The company had been aware that a shift toward recurring revenues was necessary for several years, but a tough economy jolted that priority into high-gear.

Bradford Caron

Increasing under-contract service revenue from 15 to 33 percent isn’t easy, and neither was putting the plan in place.

Dec. 06, 2011 — by Tom LeBlanc
Bradford Caron, president of Signet Electronic Systems, let his guard down for a moment while I interviewed him about his goal of increasing the company’s under-contract service revenue from 15 percent to 33 percent of its overall business.

Pride in customer service had been a staple of Signet since it was founded in 1974. One of its key manufacturer reps, Salvador Marinello, educational regional manager for Rauland-Borg, confirms.

“They are always engaged with the customer, always on top of customer service, Frankly, I’d like to see some of my other [dealers] that read your magazine emulate Signet’s approach to customer service.”

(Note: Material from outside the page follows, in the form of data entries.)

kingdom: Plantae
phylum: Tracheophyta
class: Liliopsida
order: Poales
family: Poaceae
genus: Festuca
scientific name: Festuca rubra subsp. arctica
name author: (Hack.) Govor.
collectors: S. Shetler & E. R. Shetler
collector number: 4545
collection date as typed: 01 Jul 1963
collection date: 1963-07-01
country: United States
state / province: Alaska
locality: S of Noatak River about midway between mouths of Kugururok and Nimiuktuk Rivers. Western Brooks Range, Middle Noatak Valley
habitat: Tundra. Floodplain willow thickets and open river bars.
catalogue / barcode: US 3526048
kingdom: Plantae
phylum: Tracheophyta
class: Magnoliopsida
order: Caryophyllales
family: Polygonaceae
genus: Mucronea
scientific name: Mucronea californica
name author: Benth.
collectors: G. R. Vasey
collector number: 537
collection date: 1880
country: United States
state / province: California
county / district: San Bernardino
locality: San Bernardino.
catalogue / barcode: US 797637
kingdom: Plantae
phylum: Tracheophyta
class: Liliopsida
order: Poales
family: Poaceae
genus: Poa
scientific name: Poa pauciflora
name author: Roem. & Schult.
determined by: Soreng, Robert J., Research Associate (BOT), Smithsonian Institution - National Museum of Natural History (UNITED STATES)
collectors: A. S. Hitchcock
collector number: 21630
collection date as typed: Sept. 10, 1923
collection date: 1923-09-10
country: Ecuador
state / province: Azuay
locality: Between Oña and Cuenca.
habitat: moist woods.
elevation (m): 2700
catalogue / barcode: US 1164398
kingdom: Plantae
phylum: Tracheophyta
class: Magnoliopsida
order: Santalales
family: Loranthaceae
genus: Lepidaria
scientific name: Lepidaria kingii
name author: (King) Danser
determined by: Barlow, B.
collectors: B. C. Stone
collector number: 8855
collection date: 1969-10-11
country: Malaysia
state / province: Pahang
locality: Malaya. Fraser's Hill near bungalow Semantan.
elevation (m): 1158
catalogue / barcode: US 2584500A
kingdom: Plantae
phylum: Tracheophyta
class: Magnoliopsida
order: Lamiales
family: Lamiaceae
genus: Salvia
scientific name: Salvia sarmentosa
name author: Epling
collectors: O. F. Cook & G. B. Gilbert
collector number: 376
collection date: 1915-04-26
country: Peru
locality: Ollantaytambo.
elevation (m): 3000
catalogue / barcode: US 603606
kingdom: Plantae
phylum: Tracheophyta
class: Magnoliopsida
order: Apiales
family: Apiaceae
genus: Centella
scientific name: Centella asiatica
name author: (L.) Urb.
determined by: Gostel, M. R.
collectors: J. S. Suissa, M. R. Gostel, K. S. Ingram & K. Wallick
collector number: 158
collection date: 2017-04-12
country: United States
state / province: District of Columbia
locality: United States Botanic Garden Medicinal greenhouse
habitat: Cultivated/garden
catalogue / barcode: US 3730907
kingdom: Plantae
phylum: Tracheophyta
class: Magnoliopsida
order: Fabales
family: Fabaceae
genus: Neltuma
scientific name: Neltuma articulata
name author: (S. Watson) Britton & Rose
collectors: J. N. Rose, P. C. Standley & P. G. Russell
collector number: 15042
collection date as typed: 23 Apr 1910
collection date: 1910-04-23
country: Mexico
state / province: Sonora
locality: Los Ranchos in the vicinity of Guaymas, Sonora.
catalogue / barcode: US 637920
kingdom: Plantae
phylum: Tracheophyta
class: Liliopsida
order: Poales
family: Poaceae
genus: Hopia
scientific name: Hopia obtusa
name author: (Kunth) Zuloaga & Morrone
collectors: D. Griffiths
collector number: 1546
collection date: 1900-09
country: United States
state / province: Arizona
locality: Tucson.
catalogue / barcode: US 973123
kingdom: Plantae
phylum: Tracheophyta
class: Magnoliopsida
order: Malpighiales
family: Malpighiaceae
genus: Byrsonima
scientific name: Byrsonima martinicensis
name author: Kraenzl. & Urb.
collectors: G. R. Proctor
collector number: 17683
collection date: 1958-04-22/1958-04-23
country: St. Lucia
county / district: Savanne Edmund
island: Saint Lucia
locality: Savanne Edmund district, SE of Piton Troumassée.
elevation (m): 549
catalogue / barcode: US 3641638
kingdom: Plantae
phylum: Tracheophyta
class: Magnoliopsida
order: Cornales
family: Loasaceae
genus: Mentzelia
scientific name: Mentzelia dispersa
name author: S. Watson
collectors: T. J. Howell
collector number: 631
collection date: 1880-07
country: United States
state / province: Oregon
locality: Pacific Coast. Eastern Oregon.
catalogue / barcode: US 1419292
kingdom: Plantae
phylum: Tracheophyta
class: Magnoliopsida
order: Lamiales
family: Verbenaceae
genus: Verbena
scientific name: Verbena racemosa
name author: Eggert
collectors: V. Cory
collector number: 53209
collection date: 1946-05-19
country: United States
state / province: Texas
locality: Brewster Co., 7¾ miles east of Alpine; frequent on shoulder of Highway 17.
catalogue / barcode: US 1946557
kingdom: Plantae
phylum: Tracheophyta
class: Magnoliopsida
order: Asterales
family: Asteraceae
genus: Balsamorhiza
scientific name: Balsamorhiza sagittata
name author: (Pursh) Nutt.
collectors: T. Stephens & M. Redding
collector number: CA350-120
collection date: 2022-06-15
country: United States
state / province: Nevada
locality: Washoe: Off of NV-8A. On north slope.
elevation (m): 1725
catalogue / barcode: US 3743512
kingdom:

What had not been a staple of Signet’s operations, however, was getting paid for post-installation service and consultation. It must be difficult, I suggested to Caron, for Signet’s sales people to tell its long-time clients who are accustomed to high-level service for free that they now have to pay for it.

Caron threw his head back and laughed. “You must have been a fly on the wall during some of our meetings.” He recalled that some clients would politely decline the proposed service contracts and “tell us they’ll stick with the service they already have.”

It is very challenging, but necessary for integrators to embrace a service-based revenue model. “Not only do [service] agreements provide a source of dependable, consistent revenue, but it allows us to plan and better support our clients,” Caron said. Also, service revenue isn’t dependent on ever-dwindling product profit margins; it’s something that a savvy integrator can control.

Signet really began to appreciate that during the recession. The company had been aware that a shift toward recurring revenues was necessary for several years, but a tough economy jolted that priority into high-gear.

One way to get over the hump with clients that Signet discovered was including extra incentive in service contracts. Its custom-created agreements promise clients better response times, longer warranties, employee training and deeper discounts. Those discounts are the result of manufacturers’ support for the programs, Caron pointed out.

Signet offers service agreements for all of its systems, which include security, life safety, audio/video, nurse call and communications. Caron says the company now has “tremendous success” with the service contract program.

Transparency of the contracts is a key to the program’s success, said VP Daniel Chauvin. “They haven’t been a tough sell once [the clients] can see what we’re bringing to the table,” he said. “It gives them a certain amount of certainly about what service they’ll be getting and it puts their costs in a box.”

Of course, service revenue comes at a price. Signet invested in ramping up its infrastructure. It hired full-time service sales reps entirely dedicated to selling contracts. Meanwhile, the Norwell, Mass.-based integrator, which serves all of New England, had to become more geographically strategic about hiring technicians so they can deliver on guaranteed response times.

Based on what Chauvin, who heads up Signet’s low-voltage integration division, sees in the field, he says Caron’s goal of increasing under-contract service revenue from 15 percent to over a third of the company’s proceeds is “definitely attainable.”

That’s the thing about service. Even a success story is always a work in progress.